Advergames—an online marketing tool geared toward children—not only support a less-than-active lifestyle, they also promote a diet that is high in sugar, fat, and sodium.

These online video games promote a particular product, service, or company by integrating it into a free game, usually using brand names, logos, pictures of the product, and a spokescharacter.

For a new study, published in the journal Preventing Chronic Disease, researchers found hundreds of advergames actively played by children on food marketer websites. They focused on 145 different websites and found 439 food brands being promoted through advergames on those sites.

The games largely centered around high-fat, high-sugar, and high-sodium products.

“One of the things we were concerned about was that the majority of foods that received the most interest were those that tended to be energy dense—high in calories—and not high in nutrients,” says Lorraine Weatherspoon, associate professor of food science and human nutrition at Michigan State University.

“These foods typically included high-sugar snacks and cereals as well as instant or canned soups, sugar-sweetened beverages, and several types of candy products.”

The games are also quick and easy to play.

“Compared to a typical TV commercial that would last maybe 30 seconds, these games are fun and engaging and children can play them for much longer periods of time,” says Elizabeth Taylor Quilliam, assistant professor of advertising and public relations.

There are no consistent standards for what can or cannot be marketed to children and how the marketing should be done.

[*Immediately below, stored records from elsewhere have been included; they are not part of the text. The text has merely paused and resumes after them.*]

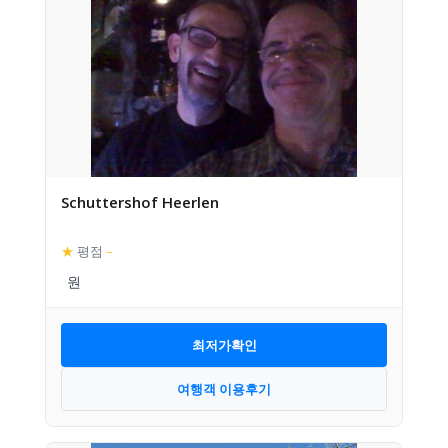
Schuttershof Heerlen
★
평점
–
최저가확인
여행객 이용후기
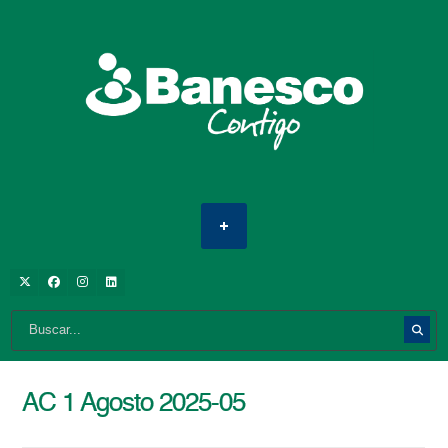
AC 1 Agosto 2025-05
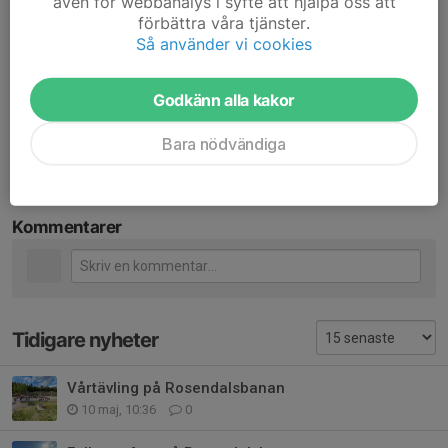
även för webbanalys i syfte att hjälpa oss att
förbättra våra tjänster.
Fler bilder finns i
albumet
.
Så använder vi cookies
Vi vill passa på att tacka alla funktionärer, publik, förare för en
fantastiskt härlig och rolig dag .
Godkänn alla kakor
Dela nyhet
Bara nödvändiga
Kommentarer
Tidigare nyheter
Vårtävling på Rosendalsbanan
10 maj, 10:36
0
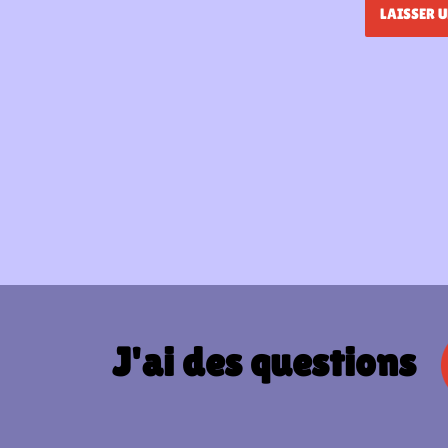
J'ai des questions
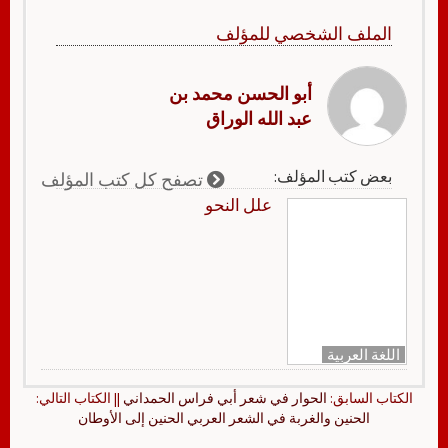
الملف الشخصي للمؤلف
أبو الحسن محمد بن
عبد الله الوراق
بعض كتب المؤلف:
تصفح كل كتب المؤلف
علل النحو
اللغة العربية
الكتاب السابق:
الحوار في شعر أبي فراس الحمداني
|| الكتاب التالي:
الحنين والغربة في الشعر العربي الحنين إلى الأوطان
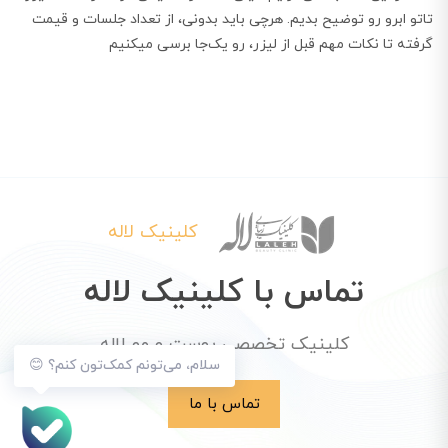
تاتو ابرو رو توضیح بدیم. هرچی باید بدونی، از تعداد جلسات و قیمت
گرفته تا نکات مهم قبل از لیزر، رو یک‌جا برسی میکنیم
کلینیک لاله
تماس با کلینیک لاله
کلینیک تخصصی پوست و مو لاله
سلام، می‌تونم کمک‌تون کنم؟ 😊
تماس با ما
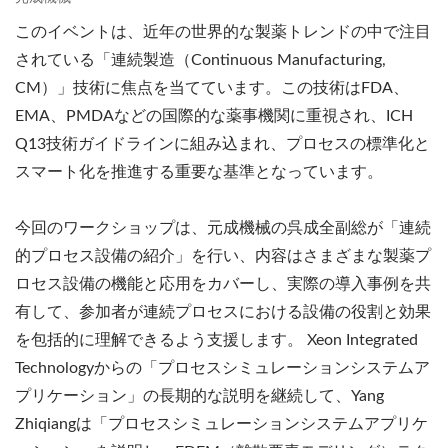
このイベントは、近年の世界的な製薬トレンドの中で注目
されている「連続製造（Continuous Manufacturing,
CM）」技術に焦点を当てています。この技術はFDA、
EMA、PMDAなどの国際的な薬事機関に重視され、ICH
Q13技術ガイドラインに組み込まれ、プロセスの標準化と
スマート化を推進する重要な基準となっています。
今回のワークショップは、元成機械の呉成全副総が「連続
的プロセス設備の紹介」を行い、内容はさまざまな製薬プ
ロセス設備の機能と応用をカバーし、実際の導入事例を共
有して、参加者が連続プロセスにおける設備の役割と効果
を包括的に理解できるよう支援します。 Xeon Integrated
Technologyからの「プロセスシミュレーションシステムア
プリケーション」の長期的な説明を継続して、Yang
Zhiqiangは「プロセスシミュレーションシステムアプリケ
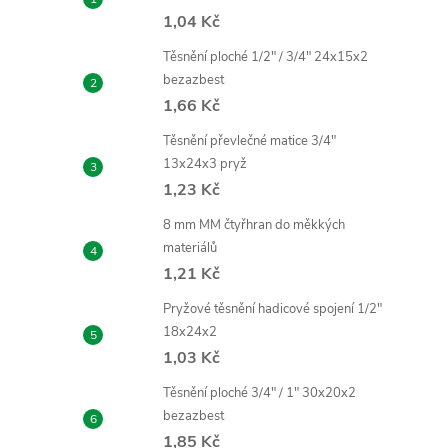
1,04 Kč
Těsnění ploché 1/2" / 3/4" 24x15x2
bezazbest
1,66 Kč
í
Těsnění převlečné matice 3/4"
13x24x3 pryž
1,23 Kč
r
8 mm MM čtyřhran do měkkých
materiálů
1,21 Kč
Pryžové těsnění hadicové spojení 1/2"
18x24x2
1,03 Kč
Těsnění ploché 3/4" / 1" 30x20x2
bezazbest
1,85 Kč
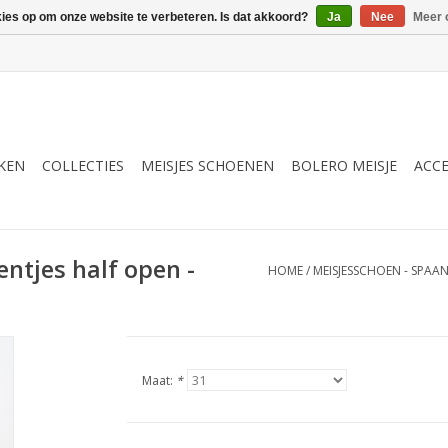
kies op om onze website te verbeteren. Is dat akkoord?
Ja
Nee
Meer 
RKEN
COLLECTIES
MEISJES SCHOENEN
BOLERO MEISJE
ACCE
ntjes half open -
HOME
/
MEISJESSCHOEN - SPAAN
Maat:
*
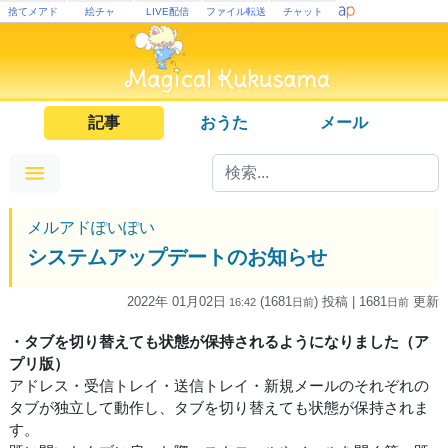
捨てメアド
絵チャ
LIVE配信
ファイル転送
チャット
記事
おうた
メール
メルアドぽいぽい
システムアップデートのお知らせ
2022年 01月02日
(1681
) 投稿
| 1681
更新
16:42
日
前
日
前
・タブを切り替えても状態が保持されるようになりました（ア
プリ版）
アドレス・受信トレイ・送信トレイ・新規メールのそれぞれの
タブが独立して動作し、タブを切り替えても状態が保持されま
す。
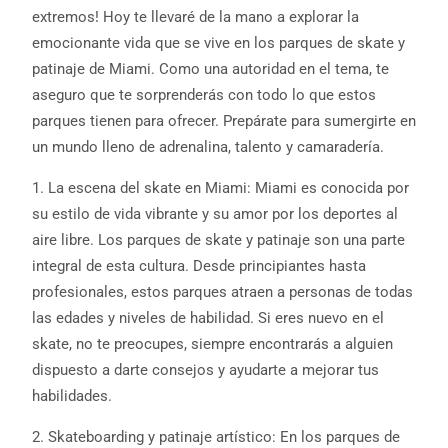
extremos! Hoy te llevaré de la mano a explorar la
emocionante vida que se vive en los parques de skate y
patinaje de Miami. Como una autoridad en el tema, te
aseguro que te sorprenderás con todo lo que estos
parques tienen para ofrecer. Prepárate para sumergirte en
un mundo lleno de adrenalina, talento y camaradería.
1. La escena del skate en Miami: Miami es conocida por
su estilo de vida vibrante y su amor por los deportes al
aire libre. Los parques de skate y patinaje son una parte
integral de esta cultura. Desde principiantes hasta
profesionales, estos parques atraen a personas de todas
las edades y niveles de habilidad. Si eres nuevo en el
skate, no te preocupes, siempre encontrarás a alguien
dispuesto a darte consejos y ayudarte a mejorar tus
habilidades.
2. Skateboarding y patinaje artístico: En los parques de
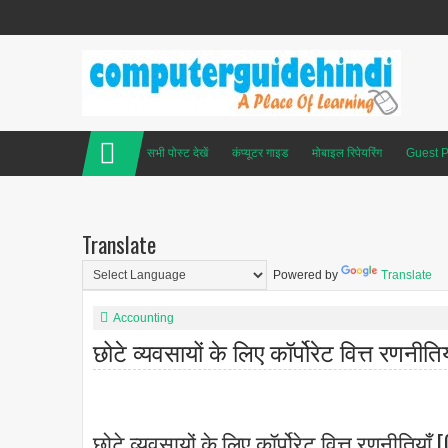
सभी पोस्ट देखें
कंप्यूटर गाइड
मोबाइल रिपेयरिंग
Guest P
Translate
Powered by
Translate
Accounting
छोटे व्यवसायों के लिए कॉर्पोरेट वित्त रणनीतिय
छोटे व्यवसायों के लिए कॉर्पोरेट वित्त रणनीतिया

“We firmly believe that some kind of federally mandated policy needs to be addressed, so that there is better control on the type and amount of marketing as well as the kinds of foods that are promoted,” Weatherspoon says. They would ultimately like to see healthy eating promoted through advergames.

“We hope that we can translate the use of engaging entertaining online tactics like this to teach healthy eating and other healthy lifestyle behaviors to kids,” Quilliam says.

Researchers from Hanyang University and Chung-Ang University, both in South Korea, contributed to the study, which was funded by the National Institutes of Health.